== Fragmento proporcionado ==

Las fotos de esos momentos son desoladoras. Los chicos cargando en sus hombros a otros, las caras teñidas de negro. Una madre mirando las caras de los que están en el piso. Las filas de cadáveres y un policía tapando sus caras con bolsas como de consorcio. Un bombero exhausto apoyada contra una autobomba, como buscando una explicación. Y todos, todos, los que estaban dentro del boliche, los que llegaron a asistir, los familiares, todos todos todos, con las miradas vacías, perdidas. Están aturdidos, aterrados, desesperados, partidos al medio, destrozados. Demasiado horror.
Durante las primeras horas rigió el caos. Demasiada gente, demasiado dolor. Se mezclaban los profesionales con los voluntarios
Fueron 194 muertos y más de 1400 heridos. Una cifra espeluznante. Hubo muchas más muertes. Decenas de suicidios en los años posteriores y muchos padres que enfermaron, que el dolor se les hizo imposible de resistir.
A la mañana siguiente la ciudad estaba aplastada. Pocas veces el ánimo luctuoso fue tan masivo. Aún sin cifras claras, sin conocer las causas específicas, la magnitud del desastre quedó clara desde el principio. Con el agravante de que la mayoría de esos muertos eran jóvenes, muy jóvenes. El promedio de edad de los que murieron fue de 22 años. El más chico fue un bebe de 10 meses. Sólo 27 de los 194 superaban los 30 años de edad.
Tuvieron que pasar varios días para comprender no sólo la mecánica del momento en que se desató el incendio sino la sumatoria de causas que provocaron la masacre. Corrupción, ineptitud, negligencia. Ausencia absoluta de una política de cuidados.
El aforo autorizado del local era de 1035 personas. No sé sabe con exactitud cuánta gente había ingresado esa noche en Cromañón. Se calcula que más de 3500, algunos sostienen que pueden haber habido 4.000. Se habían puesto a la venta 3.550 tickets. Y hay constancias de que se habían vendido 3.100. A eso hay que sumarle los invitados, los familiares de la banda, los (muchos) colados. Había, en definitiva, el triple o el cuádruple de la gente que estaba permitida.
La habilitación del local estaba vencida y no era para un sitio en el que tuvieran lugar recitales multitudinarios sino para un local bailable Clase C: antes había funcionado una bailanta llamada El Reventón. Se comprobaron el pago de coimas a inspectores y funcionarios de la Ciudad para que el boliche siguiera en funcionamiento. También a la policía para que hiciera la vista gorda con todas estas irregularidades, con la laxitud del cacheo, con la cantidad de gente ingresante, la venta de alcohol, el ingreso de menores, con la clausura ilegal de las puertas de emergencia y demás.

===
== Datos proporcionados ==

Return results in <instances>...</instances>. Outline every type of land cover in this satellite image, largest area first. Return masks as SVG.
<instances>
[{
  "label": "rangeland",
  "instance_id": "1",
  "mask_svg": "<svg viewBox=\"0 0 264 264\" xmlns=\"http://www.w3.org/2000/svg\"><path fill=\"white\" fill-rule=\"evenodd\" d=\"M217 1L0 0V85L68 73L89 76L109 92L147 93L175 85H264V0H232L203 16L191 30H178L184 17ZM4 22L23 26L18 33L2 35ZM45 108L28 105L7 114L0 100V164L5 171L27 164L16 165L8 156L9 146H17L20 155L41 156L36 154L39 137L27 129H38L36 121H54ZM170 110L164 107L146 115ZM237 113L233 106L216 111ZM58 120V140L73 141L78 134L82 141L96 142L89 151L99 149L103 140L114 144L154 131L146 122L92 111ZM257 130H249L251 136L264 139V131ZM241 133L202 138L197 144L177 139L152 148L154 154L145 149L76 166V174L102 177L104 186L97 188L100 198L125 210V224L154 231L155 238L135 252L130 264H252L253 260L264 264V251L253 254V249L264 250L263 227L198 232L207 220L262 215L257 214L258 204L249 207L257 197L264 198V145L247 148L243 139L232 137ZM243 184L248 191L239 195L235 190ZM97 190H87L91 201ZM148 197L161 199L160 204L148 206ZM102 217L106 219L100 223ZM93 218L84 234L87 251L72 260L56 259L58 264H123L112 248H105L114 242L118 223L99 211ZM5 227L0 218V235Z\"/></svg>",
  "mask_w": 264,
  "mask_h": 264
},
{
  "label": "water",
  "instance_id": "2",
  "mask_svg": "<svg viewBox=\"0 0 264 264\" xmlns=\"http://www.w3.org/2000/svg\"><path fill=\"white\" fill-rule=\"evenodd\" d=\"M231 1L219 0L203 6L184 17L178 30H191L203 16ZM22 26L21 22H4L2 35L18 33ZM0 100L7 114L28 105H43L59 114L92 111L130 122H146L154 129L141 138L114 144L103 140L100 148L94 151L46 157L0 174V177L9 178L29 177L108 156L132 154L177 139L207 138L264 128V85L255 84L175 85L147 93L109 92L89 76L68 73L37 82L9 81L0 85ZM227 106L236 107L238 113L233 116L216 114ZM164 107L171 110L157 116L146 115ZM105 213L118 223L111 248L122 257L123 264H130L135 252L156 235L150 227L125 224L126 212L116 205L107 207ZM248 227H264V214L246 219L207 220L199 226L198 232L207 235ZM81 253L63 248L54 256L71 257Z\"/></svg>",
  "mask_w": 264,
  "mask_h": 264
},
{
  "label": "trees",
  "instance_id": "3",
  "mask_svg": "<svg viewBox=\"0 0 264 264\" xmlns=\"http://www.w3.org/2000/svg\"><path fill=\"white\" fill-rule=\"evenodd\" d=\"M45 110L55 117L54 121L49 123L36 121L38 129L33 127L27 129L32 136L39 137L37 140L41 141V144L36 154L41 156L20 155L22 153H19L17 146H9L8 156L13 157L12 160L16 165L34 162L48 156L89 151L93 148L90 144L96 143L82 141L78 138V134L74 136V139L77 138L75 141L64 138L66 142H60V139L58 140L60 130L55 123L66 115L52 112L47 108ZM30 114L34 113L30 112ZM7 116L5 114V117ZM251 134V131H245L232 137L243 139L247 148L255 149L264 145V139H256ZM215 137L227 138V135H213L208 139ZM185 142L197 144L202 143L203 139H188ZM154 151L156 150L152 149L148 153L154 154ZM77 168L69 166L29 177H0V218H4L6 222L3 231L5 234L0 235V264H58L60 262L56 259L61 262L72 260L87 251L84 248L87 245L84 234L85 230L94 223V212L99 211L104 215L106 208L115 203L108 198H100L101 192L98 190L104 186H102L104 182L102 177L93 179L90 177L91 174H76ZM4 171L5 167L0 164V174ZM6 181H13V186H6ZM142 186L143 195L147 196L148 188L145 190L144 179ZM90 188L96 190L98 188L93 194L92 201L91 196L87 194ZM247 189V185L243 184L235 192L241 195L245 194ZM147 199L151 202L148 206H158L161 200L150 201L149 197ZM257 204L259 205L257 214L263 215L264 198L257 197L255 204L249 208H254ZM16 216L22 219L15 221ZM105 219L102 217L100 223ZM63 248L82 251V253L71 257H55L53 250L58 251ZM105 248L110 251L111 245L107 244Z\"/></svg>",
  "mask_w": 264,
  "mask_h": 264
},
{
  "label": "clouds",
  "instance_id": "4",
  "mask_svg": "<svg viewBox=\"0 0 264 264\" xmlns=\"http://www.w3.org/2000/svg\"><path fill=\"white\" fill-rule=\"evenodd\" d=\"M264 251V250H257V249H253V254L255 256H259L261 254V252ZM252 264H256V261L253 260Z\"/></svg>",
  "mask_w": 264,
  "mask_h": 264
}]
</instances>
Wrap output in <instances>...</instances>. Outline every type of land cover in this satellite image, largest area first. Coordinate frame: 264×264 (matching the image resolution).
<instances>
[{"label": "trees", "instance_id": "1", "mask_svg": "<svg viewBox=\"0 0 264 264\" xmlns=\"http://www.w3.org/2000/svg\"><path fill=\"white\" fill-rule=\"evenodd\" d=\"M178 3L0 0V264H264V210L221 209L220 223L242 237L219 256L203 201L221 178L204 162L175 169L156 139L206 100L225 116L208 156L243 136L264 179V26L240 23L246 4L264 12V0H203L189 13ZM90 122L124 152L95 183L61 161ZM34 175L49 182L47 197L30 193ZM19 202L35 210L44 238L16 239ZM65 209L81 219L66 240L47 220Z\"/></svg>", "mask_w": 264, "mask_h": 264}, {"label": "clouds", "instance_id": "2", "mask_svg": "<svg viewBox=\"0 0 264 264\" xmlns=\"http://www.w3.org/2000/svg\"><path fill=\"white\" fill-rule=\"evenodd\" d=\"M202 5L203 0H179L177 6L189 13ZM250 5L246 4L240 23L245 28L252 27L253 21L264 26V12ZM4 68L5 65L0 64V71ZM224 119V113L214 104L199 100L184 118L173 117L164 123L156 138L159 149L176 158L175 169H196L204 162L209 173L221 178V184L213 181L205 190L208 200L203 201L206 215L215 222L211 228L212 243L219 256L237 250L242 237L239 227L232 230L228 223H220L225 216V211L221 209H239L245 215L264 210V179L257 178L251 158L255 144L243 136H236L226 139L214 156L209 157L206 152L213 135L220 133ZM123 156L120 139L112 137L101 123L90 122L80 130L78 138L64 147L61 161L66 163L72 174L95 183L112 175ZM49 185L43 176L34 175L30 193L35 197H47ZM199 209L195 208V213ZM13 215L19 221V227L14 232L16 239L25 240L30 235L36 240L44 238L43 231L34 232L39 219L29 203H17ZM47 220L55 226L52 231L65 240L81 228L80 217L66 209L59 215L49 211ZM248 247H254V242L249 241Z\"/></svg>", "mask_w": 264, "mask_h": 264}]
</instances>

===

[Preguntas de lectura]
**a.** Responda, según el fragmento sobre Cromañón:
(i) ¿Cuál era el aforo autorizado del local?
(ii) ¿Cuál fue el promedio de edad de los que murieron?
(iii) ¿Qué funcionaba antes en ese sitio?
**b.** Enumere todas las causas de la masacre que nombra el fragmento sobre Cromañón.
**c.** Prosiga el fragmento sobre Cromañón a partir de su última oración.

[Conjunto de respuestas]
**a.**
(i) 1035 personas.
(ii) 22 años.
(iii) Una bailanta llamada El Reventón.

**b.** Corrupción, ineptitud, negligencia y ausencia absoluta de una política de cuidados.

**c.**
Había 15 matafuegos en el lugar pero sólo 4 estaban cargados y funcionaban correctamente.
Las zapatillas de lona como símbolo para recordar a las víctimas de Cromañón
Cromañón no contaba con las salidas de emergencia adecuadas y las puertas que debían funcionar como las principales salidas de emergencia tenían puesto candado y el abridor de adentro del local estaba atado con alambres para inutilizarlo: cerraron esas puertas a cal y canto para que nadie se colara por allí.
El cacheo del público también fracasó: está claro que hubo gente que ingresó con pirotecnia.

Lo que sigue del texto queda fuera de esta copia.